The basic steps are fairly straightforward to describe, just difficult to carry out. First, decide what you need to measure. That means looking at your system in much the same way you did with bottleneck analysis but augmenting your analysis with anything you know about the future growth of your system. You'll need to think about your system in context to do this.
Next, select appropriate tools to collect the information you'll need. (mrtg and cricket are the most obvious tools among those described in this book, but there are a number of other viable tools if you are willing to do the work to archive the data.) With the tools in place, begin monitoring your system, recording and archiving appropriate data.
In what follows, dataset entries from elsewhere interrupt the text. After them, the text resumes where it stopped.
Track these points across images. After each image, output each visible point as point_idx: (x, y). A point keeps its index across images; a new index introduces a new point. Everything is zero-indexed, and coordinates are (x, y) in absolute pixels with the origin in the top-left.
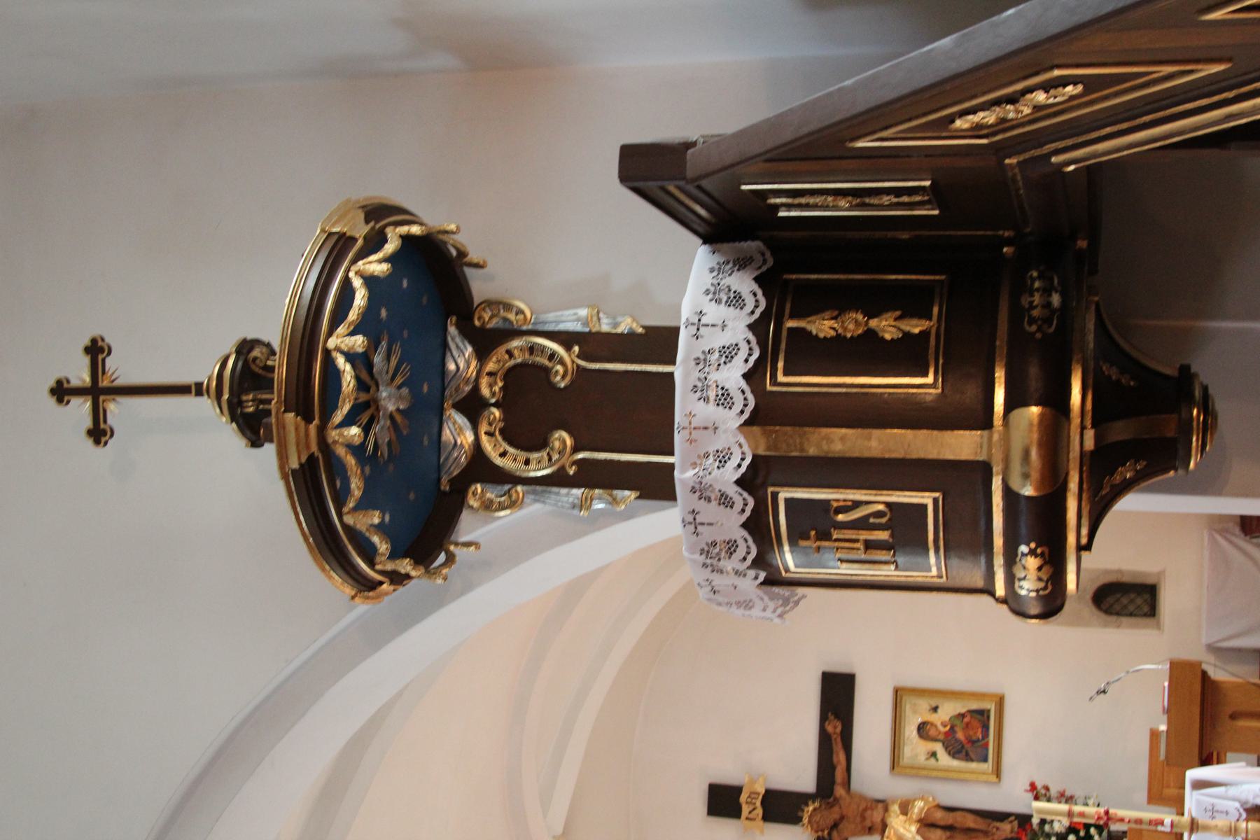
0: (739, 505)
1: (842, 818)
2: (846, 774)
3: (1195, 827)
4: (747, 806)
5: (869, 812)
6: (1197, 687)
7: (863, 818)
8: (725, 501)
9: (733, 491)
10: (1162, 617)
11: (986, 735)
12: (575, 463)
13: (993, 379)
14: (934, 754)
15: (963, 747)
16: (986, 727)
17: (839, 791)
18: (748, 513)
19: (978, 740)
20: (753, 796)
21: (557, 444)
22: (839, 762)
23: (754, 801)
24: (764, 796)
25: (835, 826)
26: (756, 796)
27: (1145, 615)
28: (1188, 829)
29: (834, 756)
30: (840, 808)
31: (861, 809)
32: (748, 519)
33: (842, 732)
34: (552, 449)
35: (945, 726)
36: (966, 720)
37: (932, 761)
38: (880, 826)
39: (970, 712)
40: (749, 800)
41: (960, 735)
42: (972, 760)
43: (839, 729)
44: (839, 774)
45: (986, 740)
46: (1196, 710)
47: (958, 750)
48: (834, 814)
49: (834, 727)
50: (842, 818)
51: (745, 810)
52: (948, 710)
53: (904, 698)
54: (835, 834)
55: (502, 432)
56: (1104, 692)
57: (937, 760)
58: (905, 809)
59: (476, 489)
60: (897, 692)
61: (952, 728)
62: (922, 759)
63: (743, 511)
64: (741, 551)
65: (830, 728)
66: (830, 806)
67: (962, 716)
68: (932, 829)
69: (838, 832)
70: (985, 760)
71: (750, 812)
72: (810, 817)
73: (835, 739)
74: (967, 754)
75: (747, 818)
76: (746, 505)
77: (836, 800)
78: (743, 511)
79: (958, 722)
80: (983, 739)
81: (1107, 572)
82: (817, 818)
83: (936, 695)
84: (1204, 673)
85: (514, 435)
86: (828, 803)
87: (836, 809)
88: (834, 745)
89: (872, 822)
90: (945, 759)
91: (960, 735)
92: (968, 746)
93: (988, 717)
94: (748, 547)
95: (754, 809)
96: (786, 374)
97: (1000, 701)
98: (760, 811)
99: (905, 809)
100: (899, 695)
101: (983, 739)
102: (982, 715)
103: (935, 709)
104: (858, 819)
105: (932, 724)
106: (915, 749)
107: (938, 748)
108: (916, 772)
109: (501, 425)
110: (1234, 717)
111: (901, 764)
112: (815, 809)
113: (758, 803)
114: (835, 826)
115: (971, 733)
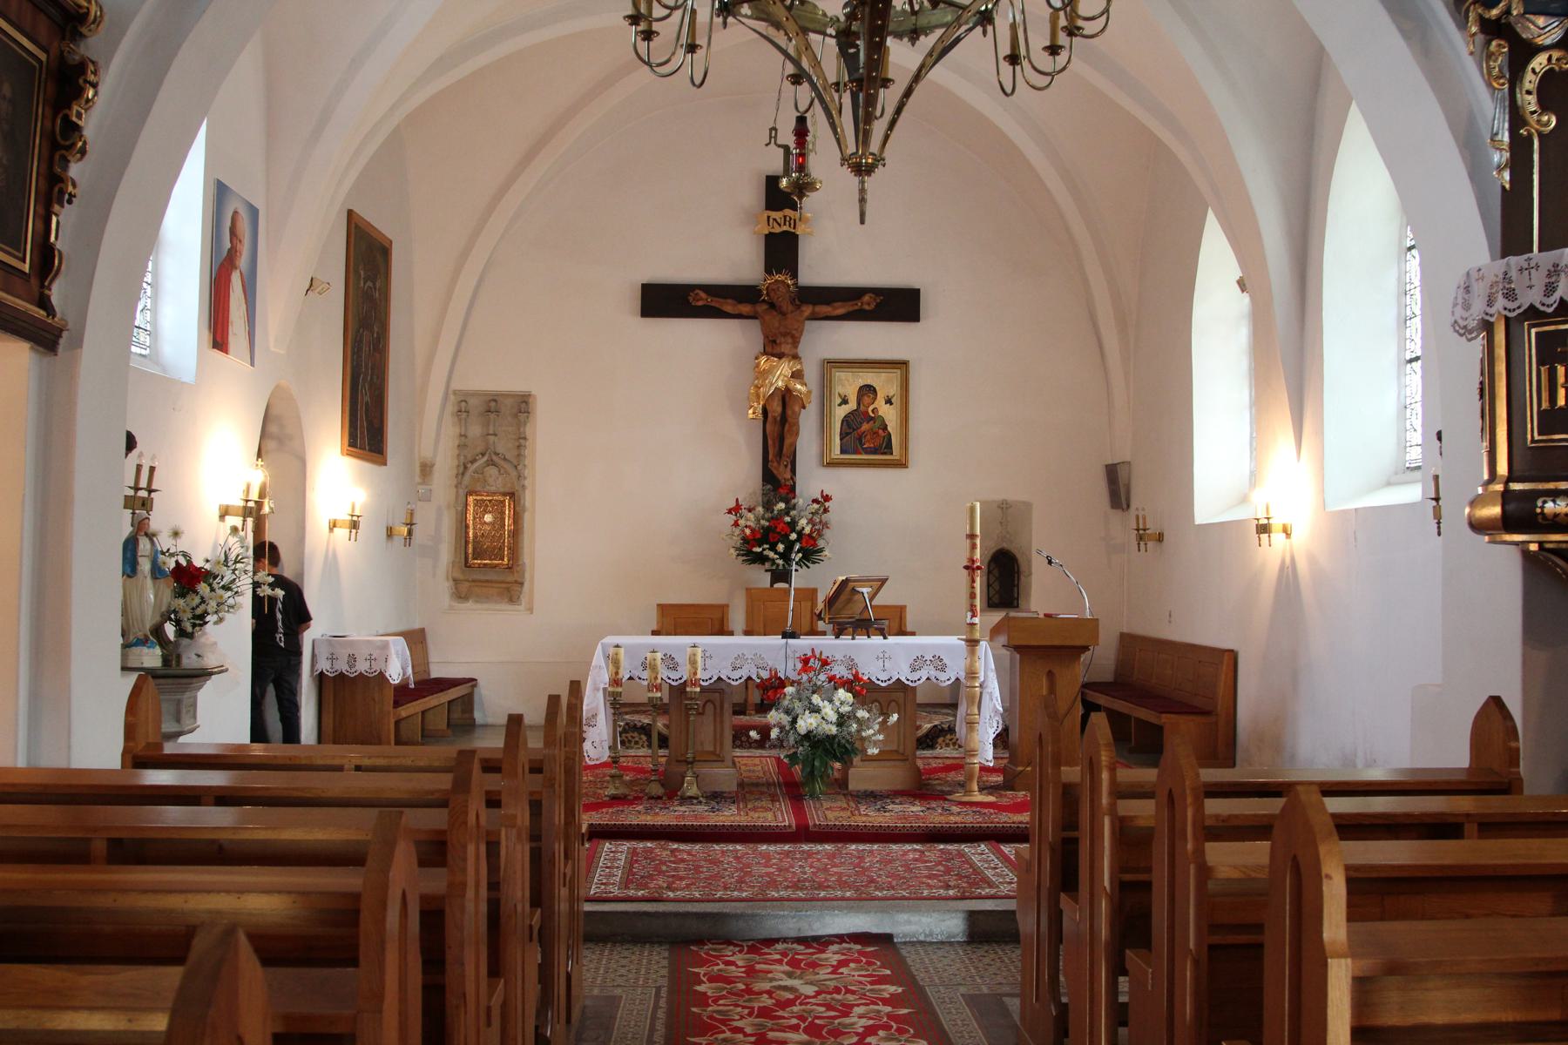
0: (1550, 301)
1: (784, 314)
2: (821, 316)
3: (973, 644)
4: (781, 216)
5: (790, 340)
6: (1079, 642)
7: (785, 335)
8: (1550, 289)
9: (1557, 296)
10: (989, 614)
11: (867, 451)
12: (1530, 137)
13: (1524, 482)
14: (845, 401)
15: (854, 430)
16: (875, 451)
17: (807, 310)
18: (1542, 308)
19: (862, 444)
20: (792, 222)
21: (1546, 118)
22: (837, 308)
23: (787, 223)
24: (794, 233)
25: (772, 306)
26: (792, 226)
27: (989, 599)
28: (969, 637)
29: (839, 304)
30: (792, 312)
31: (794, 332)
32: (1538, 309)
33: (865, 311)
34: (1540, 114)
35: (873, 411)
36: (881, 431)
37: (839, 401)
38: (777, 350)
39: (889, 434)
40: (788, 219)
41: (865, 427)
42: (841, 439)
43: (866, 307)
44: (824, 309)
45: (861, 451)
46: (1056, 642)
47: (851, 424)
48: (787, 306)
49: (867, 302)
50: (784, 314)
51: (777, 215)
52: (889, 414)
53: (899, 371)
54: (765, 307)
55: (1552, 70)
56: (1050, 562)
57: (840, 405)
58: (797, 375)
59: (1504, 47)
60: (906, 363)
61: (872, 418)
62: (839, 389)
63: (1543, 305)
64: (1511, 305)
65: (866, 298)
66: (792, 301)
67: (885, 428)
68: (781, 403)
69: (767, 309)
70: (843, 451)
71: (775, 220)
72: (783, 282)
73: (857, 304)
74: (847, 434)
75: (769, 217)
76: (1548, 306)
77: (798, 307)
78: (1543, 305)
79: (877, 424)
80: (863, 449)
81: (1029, 562)
82: (782, 289)
83: (904, 401)
84: (1086, 648)
85: (1549, 80)
86: (794, 299)
87: (791, 308)
88: (851, 303)
89: (780, 344)
90: (841, 412)
91: (865, 427)
92: (855, 434)
93: (885, 453)
94: (1514, 310)
95: (780, 225)
96: (1537, 333)
97: (902, 464)
98: (777, 230)
99: (797, 375)
100: (902, 365)
101: (863, 449)
102: (888, 448)
103: (889, 401)
104: (782, 330)
105: (875, 399)
106: (849, 384)
107: (852, 405)
108: (826, 385)
109: (1557, 68)
110: (1050, 674)
111: (833, 370)
112: (788, 286)
113: (785, 228)
114: (772, 306)
115: (868, 437)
Deciding what to keep and how to organize it is a tremendously difficult problem. Every situation is different. Each situation is largely a question of balancing the amount of work involved in keeping the data in an organized and accessible manner with the likelihood that you will actually use it. This can come only from experience.
Once you have the measurements, you will need to analyze them. In general, focus on areas that show the greatest change. Collecting and analyzing data will be an iterative process. If little is different from one measurement to the next, then collect data less frequently. When there is high variability, collect more often.
Finally, you'll make your predictions and adjust your system accordingly.
There are a number of difficulties in capacity planning. Perhaps the greatest difficulty comes with unanticipated, fundamental changes in the way your network is used. If you will be offering new services, predictions based on trends that predate these services will not adequately predict new needs. For example, if you are introducing new technologies such as Internet telephony or video, trend analysis before the fact will be of limited value. There is a saying that you can't predict how many people will use a bridge by counting how many people are currently swimming across the river. If this is the case, about the best you can do is look to others who have built similar bridges over similar rivers.
Another closely related problem is differential growth. If your network, like most, provides a variety of different services, then they are probably growing at different rates. This makes it very difficult to predict aggregate performance or need if you haven't adequately collected data to analyze individual trends.
Yet another difficulty is motivation. The key to trend analysis is keeping adequate records, i.e., measuring and recording information in a way that makes it accessible and usable. This is difficult for many people since the records won't have much immediate utility. Their worth comes from being able to look back at them over time for trends. It is difficult to invest the time needed to collect and maintain this data when there will be no immediate return on the effort and when fundamental changes can destroy the utility of the data.
You should be aware of these difficulties, but you should not let them discourage you. The cost of not doing capacity planning is much greater.